The bill, sponsored by Senator Steve Daines of Montana, prohibits using Department of Defense funds and facilities to host, advertise, or support an adult cabaret performance. The bill defines such performances as "a performance that features topless dancers, go-go dancers, exotic dances, strippers, or male or female impersonators who provide entertainment that appeals to prurient interest."
"Allowing the DoD to become a branch of [the] far-left helping to promote their radical gender ideology by hosting and promoting drag queen performances is a threat to our national security and gross misuse of taxpayer funds. This must be stopped immediately," Daines said in a statement.

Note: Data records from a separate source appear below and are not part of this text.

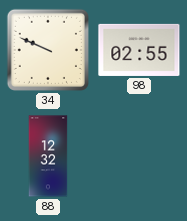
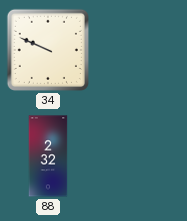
98: 02:55 -> none
88: 12:32 -> 2:32
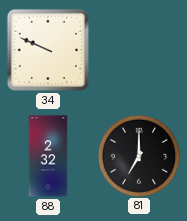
81: none -> 7:00
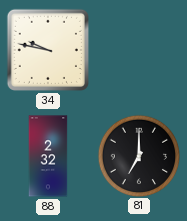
34: 9:49 -> 9:47
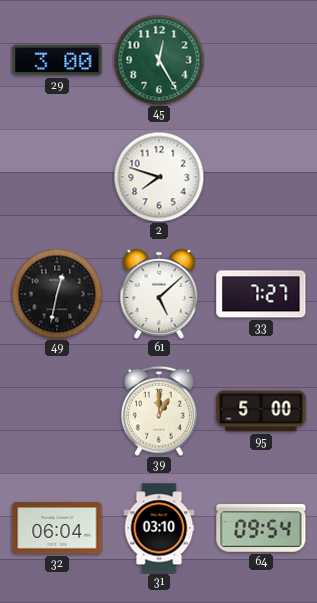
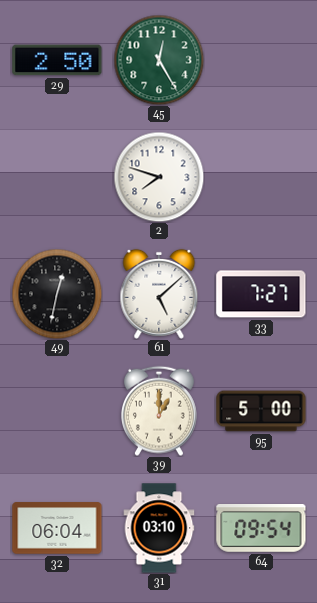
29: 3:00 -> 2:50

Daines is concerned that the military's embrace of drag queens and other woke ideologies is crippling its ongoing recruitment struggles. To attract the younger generation, the Navy promoted a "nonbinary" drag queen to be its "digital ambassador," the Washington Free Beacon reported last week. In FY 2022, the Army fell 25 percentor 15,000 active-duty soldiersshort of its recruiting goal, and the Navy is expected to lose 8,000 short of its recruitment goal in FY 2023.

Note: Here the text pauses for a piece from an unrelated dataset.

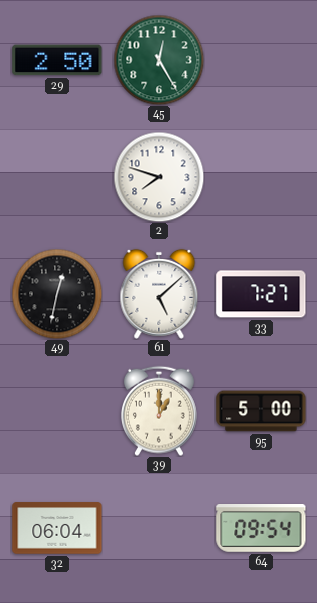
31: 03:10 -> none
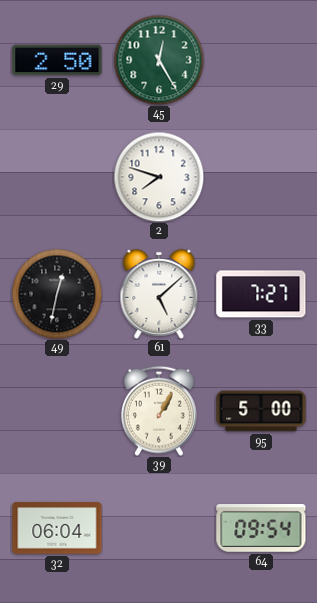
39: 1:00 -> 1:05
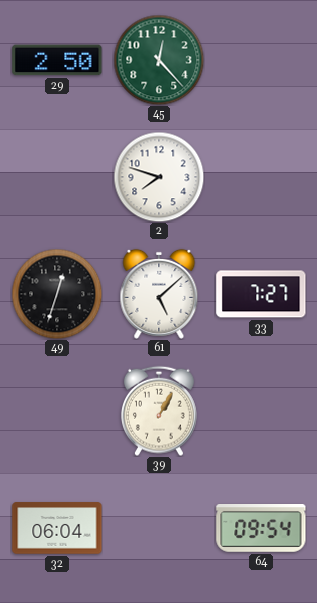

"When it comes to the crisis of military recruitment, it is clear that activities like 'Drag Story Time' only weaken cohesion and morale and further degrade the recruitment and retention of men and women serving our country in uniform," Daines wrote in a Tuesday letter to Defense Secretary Lloyd Austin.
When asked in a March House Armed Services Committee hearing about drag shows on military bases, Austin repeatedly insisted that "drag shows are not something that the Department of Defense supports or funds."
During the hearing, Representative Matt Gaetz of Florida pressed Austin on the issue, citing several news reports of drag shows on U.S. bases in Nevada, Montana, and Germany. Another top military official admitted to Gaetz that the Army's policy of forcing women to shower with men who identify as women harm recruiting efforts.
Republican senators Tom Cotton of Arkansas, Kevin Cramer of North Dakota, Ted Budd of North Carolina, and Marco Rubio of Florida cosponsored the bill.
"Our military's mission is clear: to provide the military forces needed to deter and win wars and to protect the security of our country and our allies," Daines said.